The new CEO decided on the theme of the overall transformation—to “recover the place that belongs to us.” He set high targets: to post a positive EBIT in the first year and then earn one more point of EBIT annually for three years, to open ten new stores a year (up from two in three years), and to ensure that the company was once again the consumers’ top-of-mind retailer. He also stressed “happy employees for happy consumers,” “lower costs for lower prices,” and three other cross-cutting themes embracing the key sources of value and employee engagement. For each of these themes, the CEO and his team developed tactical plans with result-oriented metrics, such as closing hopeless stores, improving the effectiveness of promotions, and opening new stores more quickly.
Planning began with the executive committee, which developed the initial strategic and tactical plans and took steps to improve the effectiveness of its individual members and of their work as a team. They wrote and signed a leadership charter that included such points as accountability for results, resolving issues publicly rather than behind closed doors, and the imperative for all members to address their own shortcomings before those of others. The charter, introduced throughout the organization, became a tool for changing the culture to support the performance transformation. What’s more, the top team held many workshops to gather the employees’ contributions to its initial strategic and tactical plans, to generate buy-in, and to instill the new mind-sets, symbols, and language. This collaborative input was included in the final plans in areas such as new stock layouts and replenishment systems.

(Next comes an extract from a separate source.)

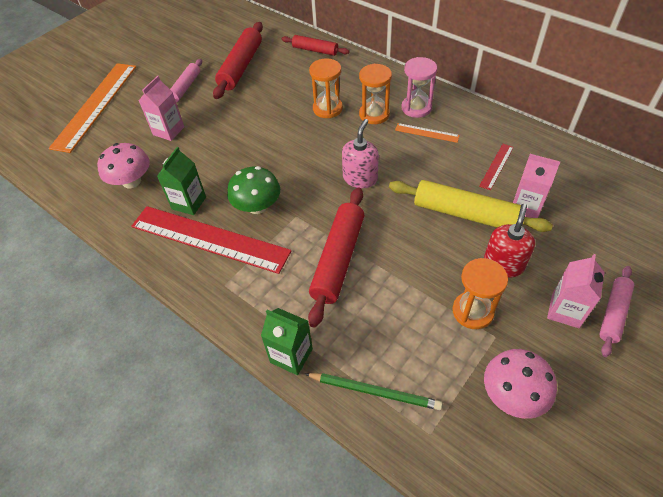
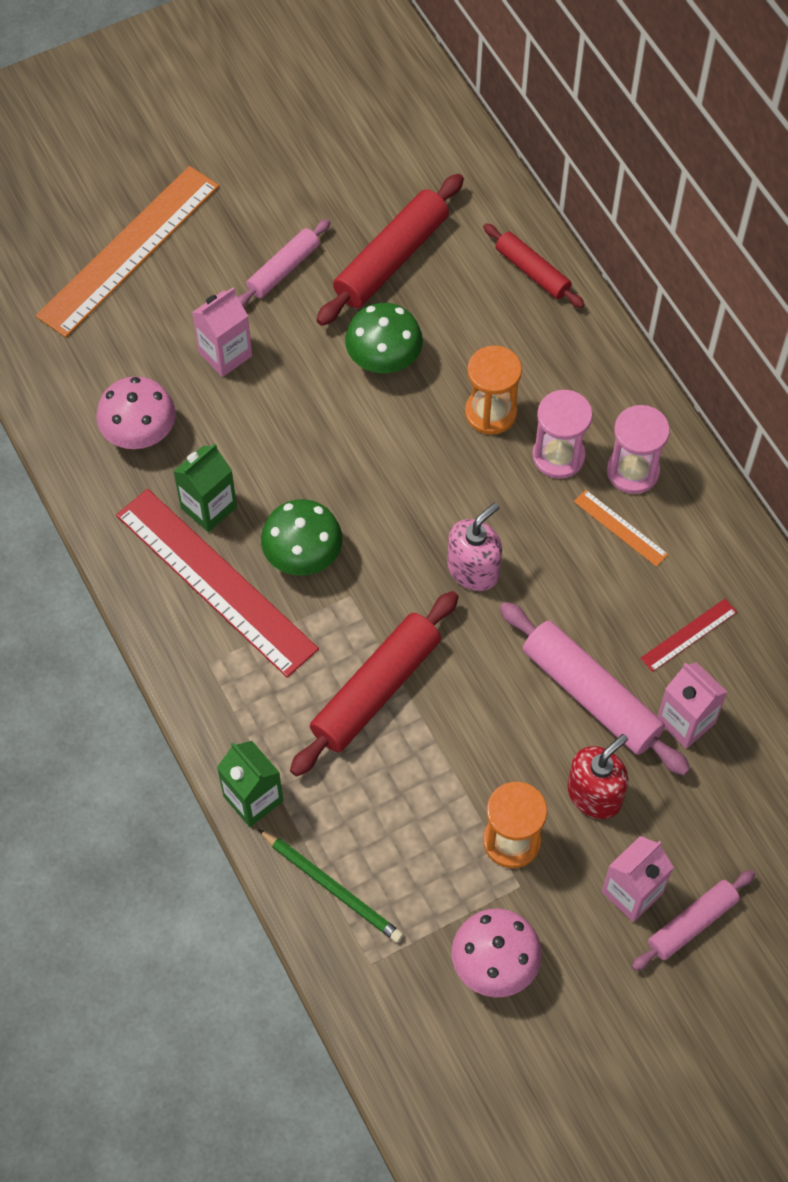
camera: 20 degrees right, 10 degrees up
(258, 105) = (384, 358): none -> green mushroom
(374, 114) = (558, 456): orange hourglass -> pink hourglass
(465, 214) = (591, 695): yellow rolling pin -> pink rolling pin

Within two years, earnings had increased by $100 million, bringing the company out of the red. Within three, it had surpassed its rivals’ average profitability and received from its corporate parent the largest check any subsidiary had gotten in seven years, to accelerate expansion and acquire a local rival. Today, five years into the transformation journey, the subsidiary enjoys an enviable market and financial position and is a central growth engine for its global parent.
Lessons for today
Companies now face an unprecedented credit and market crisis. Many struggle with cash shortages, steeply decreasing sales, and difficulties predicting even the near-term future. But as the examples above show, a company can turn itself around in the most dire situations, even when there isn’t much time. Taking shortcuts—for instance, putting insufficient effort into communicating or focusing on small, short-term changes—only deepens the problems.
Instead, senior leaders must set clear goals that can make a company face reality; establish an unambiguous and inspirational course for change, with high targets and straightforward milestones; and then do whatever it takes to communicate with and engage the organization as a whole. No single tactic will lead to success; rather, each company must find the right combination of tactics and then execute all of them well. By doing so, it can markedly increase the chances that it will transform itself successfully, even in the worst of times.